Akademik Veri Yönetim Sistemi
JOURNAL OF PINEAL RESEARCH, cilt.35, sa.3, ss.212-220, 2003 (SCI-Expanded)
The aim of this study was to investigate the effects of melatonin as an antioxidant, on prevention and treatment of streptozotocin (STZ)induced diabetic renal injury in rats. Male Wistar rats were divided into four groups: ( 1) untreated, ( 2) melatonin-treated, ( 3) untreated diabetic (UD), ( 4) melatonin-treated diabetic ( MD). Experimental diabetes was induced by single dose ( 60 mg/kg, i.p.) STZ injection. For 3 days prior to administration of STZ, melatonin was injected ( 200 mug/kg/day, i.p.); these injections were continued until the end of the study ( 4 weeks). Malondialdehyde (MDA) levels as a marker of lipid peroxidation were significantly increased in the renal homogenates of UD animals and decreased after melatonin administration. The activity of the antioxidative enzyme glutathione peroxidase (GSH-Px) was significantly reduced in UD rats. Melatonin treatment reversed STZ-induced reduction of GSH-Px activity without having an effect on blood glucose. Upon histopathological examination, it was observed that the melatonin treatment prevented the renal morphological damage caused by diabetes.
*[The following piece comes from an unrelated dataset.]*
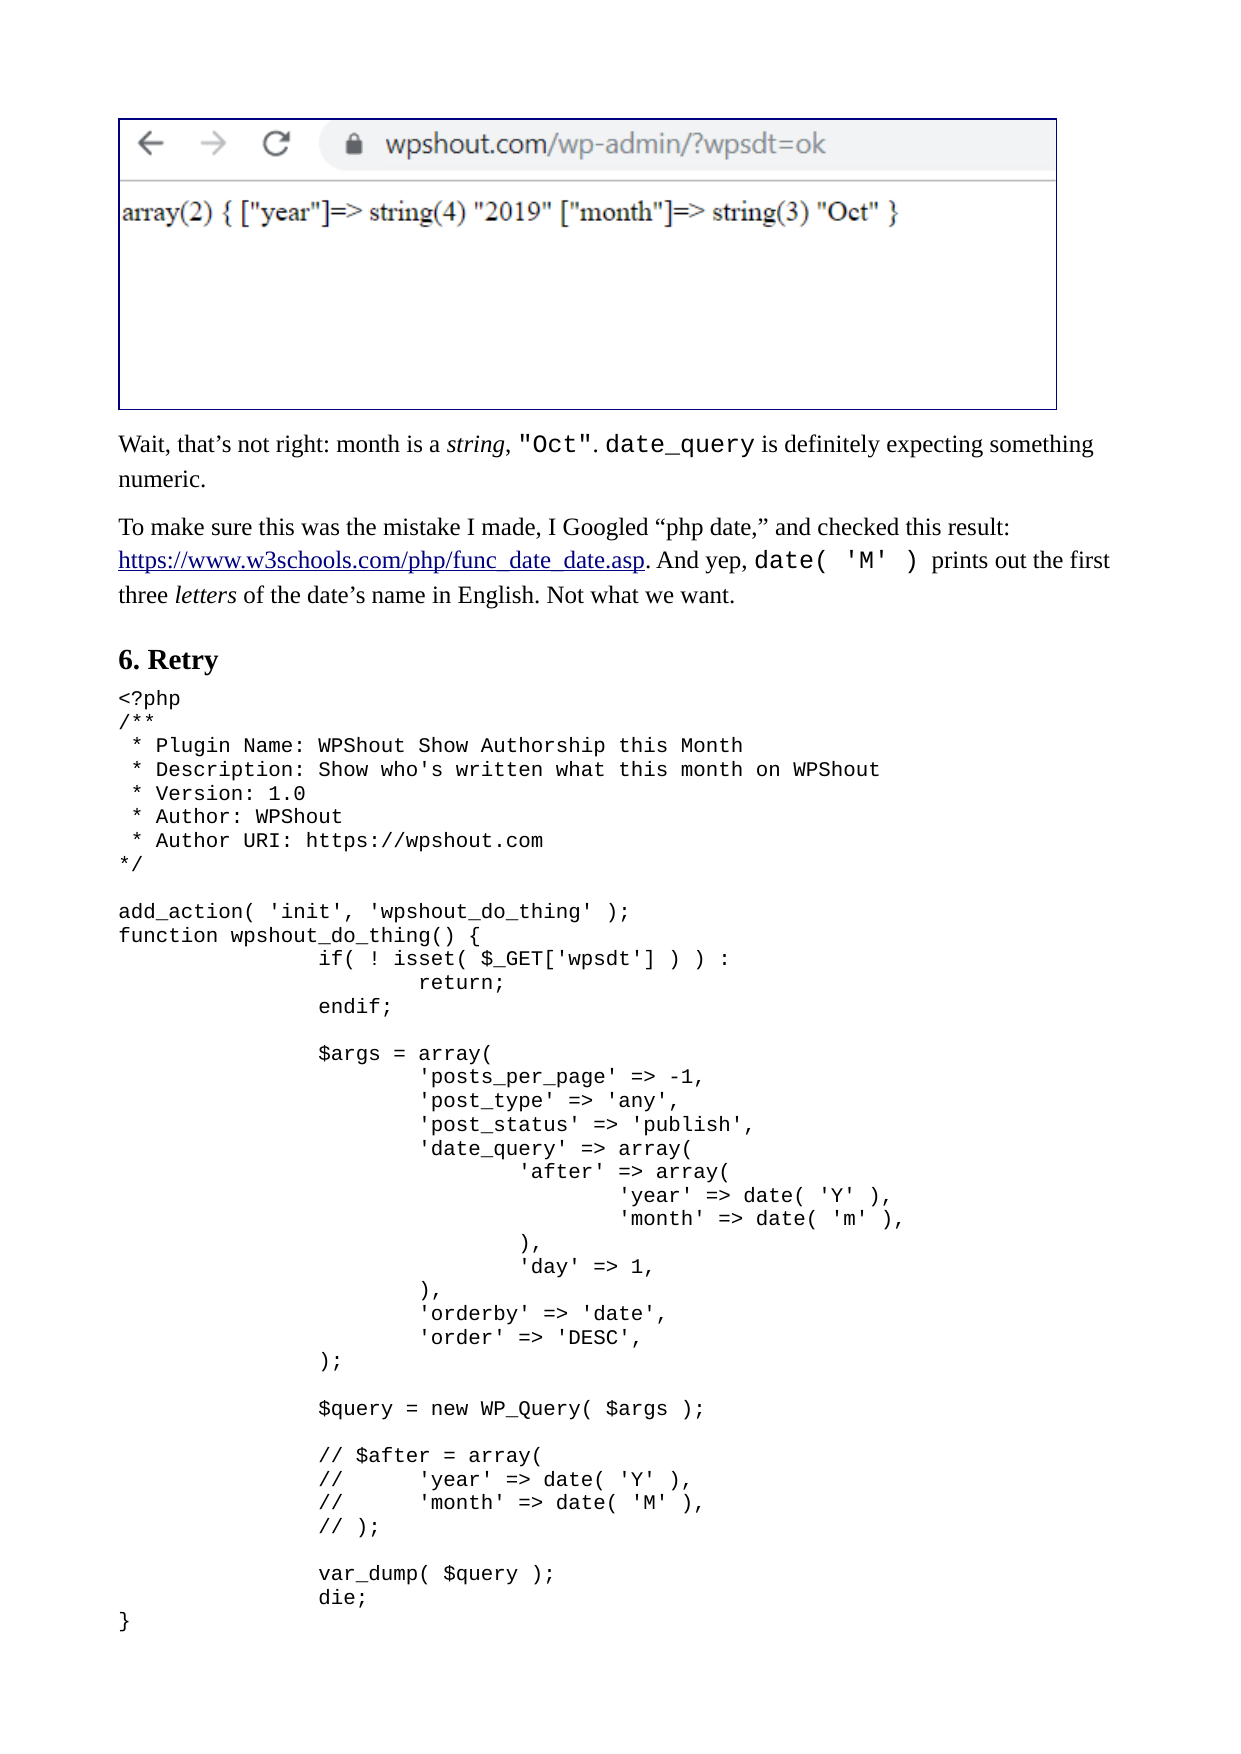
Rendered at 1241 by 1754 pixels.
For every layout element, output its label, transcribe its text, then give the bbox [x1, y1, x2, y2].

Upon immunohistochemical investigation, glomerular anti-laminin beta1 staining decreased in MD rats. Additionally, no tubular anti-IGF-1 staining was observed in melatonin-treated rats. In conclusion, chronically administered melatonin reduced renal injury in STZ-induced diabetic rats and thus it may provide a useful therapeutic option in humans to reduce oxidative stress and the associated renal injury in patients with diabetes mellitus.